Last week, the National Highway Traffic Safety Administration (NHTSA) the latest step in its research efforts to develop technology that would make motor vehicles inoperative if drivers are determined to be impaired by alcohol – technology that is being aimed at commercial fleets as well.
This latest prototype is the result of Driver Alcohol Detection System for Safety (DADSS) research being conducted by NHTSA and an “industry consortium” of companies.
“DADSS has enormous potential to prevent drunk driving in specific populations such as teen drivers and commercial fleets,” noted NHTSA Administrator Mark Rosekind in a statement during the event at DIT headquarters. “[It can also] be an option available to vehicle owners that would provide a powerful new tool in the battle against drunk driving deaths.”
From my perspective, at least, trucking fleets should welcome NHTSA’s ongoing technological focus (they’ve been at this for seven years now, since 2008) on what I prefer to refer to as “impaired driving,” because just labeling it “drunk driving” leaves out “drugged driving” in the minds of a lot of folks.
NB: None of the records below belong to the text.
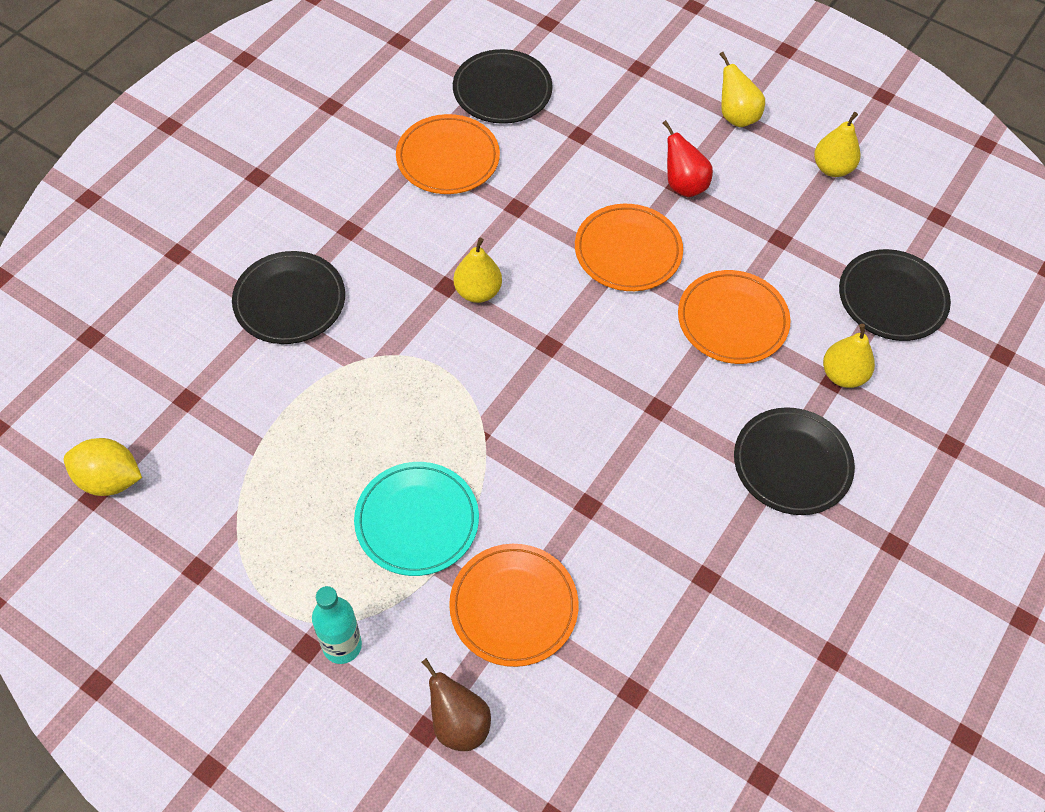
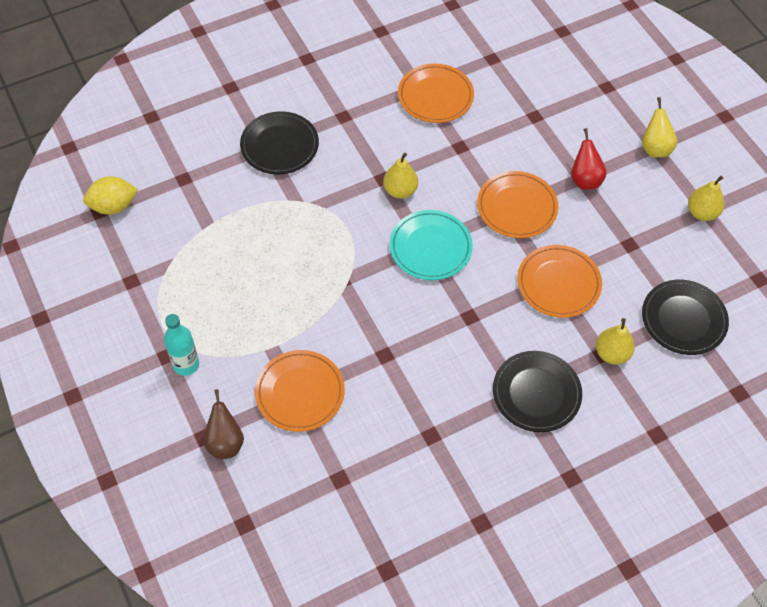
camera: 30 degrees right, 0 degrees up
(110, 480) = (113, 206): yellow lemon -> yellow lemon turned 60 degrees counterclockwise
(417, 521) = (274, 314): turquoise plate -> turquoise plate (430, 247)
(502, 91) = (500, 65): black plate -> none

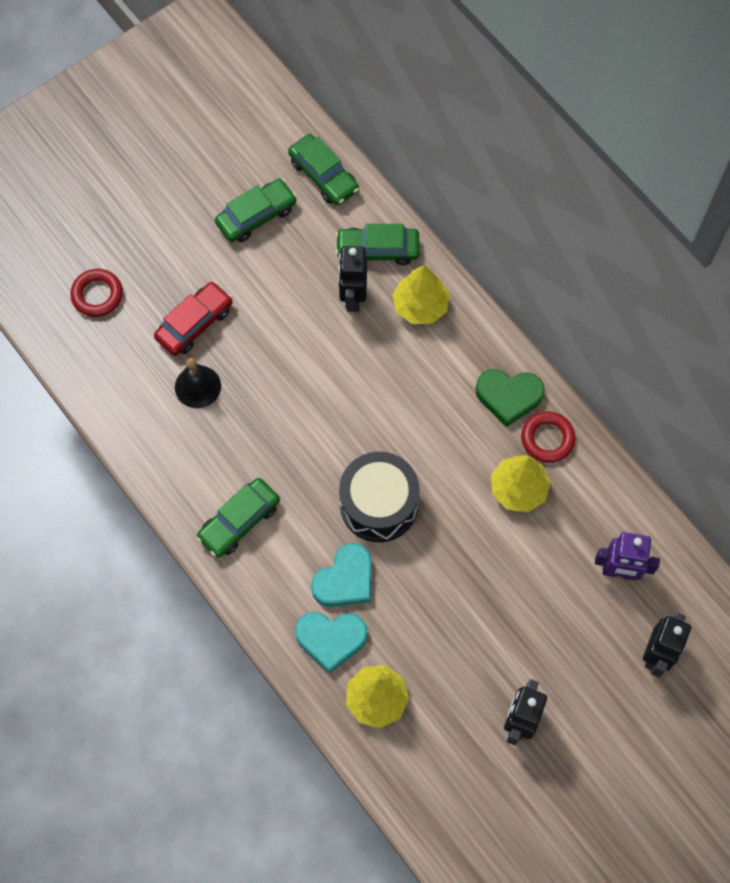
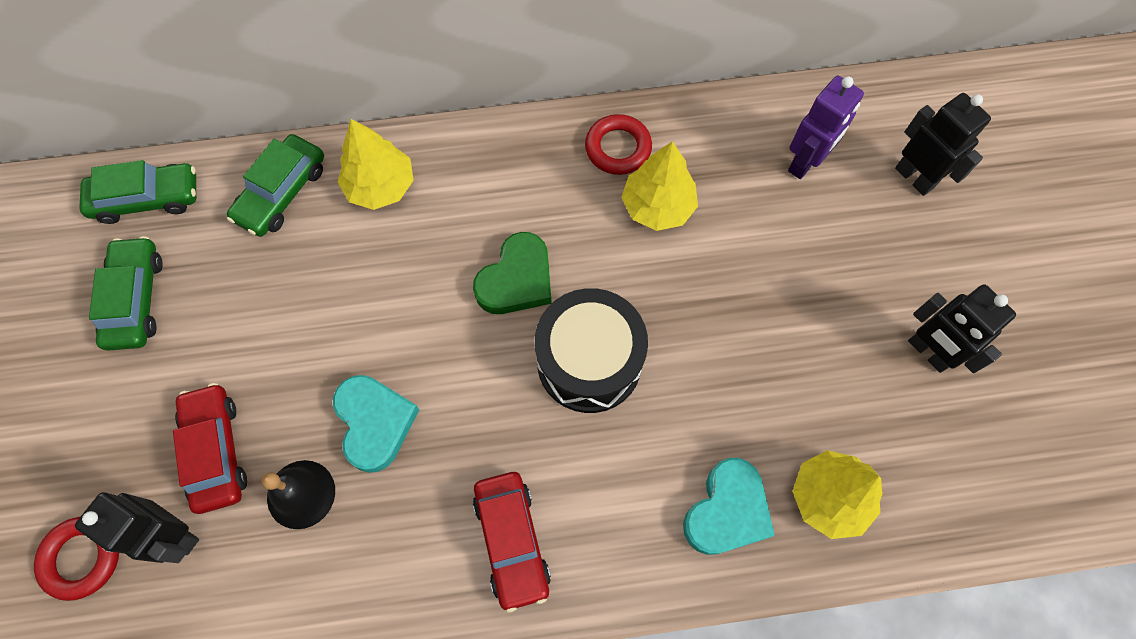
camera: 60 degrees left, 0 degrees up
(239, 521) = (512, 541): green car -> red car
(345, 580) = (660, 452): turquoise heart -> turquoise heart (374, 423)
(352, 298) = (319, 250): black robot -> black robot (175, 535)
(508, 396) = (546, 158): green heart -> green heart (516, 279)

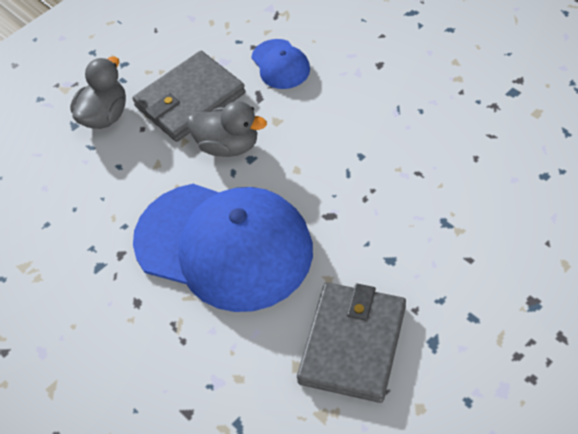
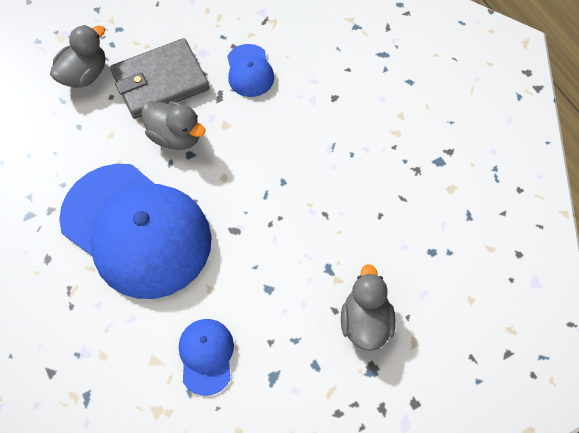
camera: 10 degrees right, 10 degrees up
(352, 344) = (206, 356): grey wallet -> blue cap
(506, 260) = (365, 322): none -> grey duck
For starters, NHTSA’s own research shows that truck drivers are some of the most sober vehicle operators on our roads – you can click here to read more about that finding.
So by and large, the technology being studied will be most effective in short-circuiting impaired driving by everyday motorists – the folks responsible for triggering the majority of truck-car crashes in the first place.
More importantly, though, this research directly addresses the biggest ongoing cause of highway crash deaths and injuries in the U.S. Look at NHTSA’s 2013 highway fatality data, for example: out of the 32,719 people killed in vehicle crashes that year, some 31% – over 10,000 of them – died as a result of impaired driving.
Even more disturbing, in 24% of those impaired driving fatality cases, the license of the impaired driver had previously either been suspended or revoked due to drunk and/or drug driving offenses.
By the way, those 10,000-plus deaths are over twice the number of folks killed in large truck involved crashes; a number pegged at 3,964 in 2013, according to NHTSA’s data.
So if a truly “autonomous” system can be developed that will lock down a vehicle if it detects that the driver is under the influence of alcohol or drugs, it could be a real game changer in terms of highway safety.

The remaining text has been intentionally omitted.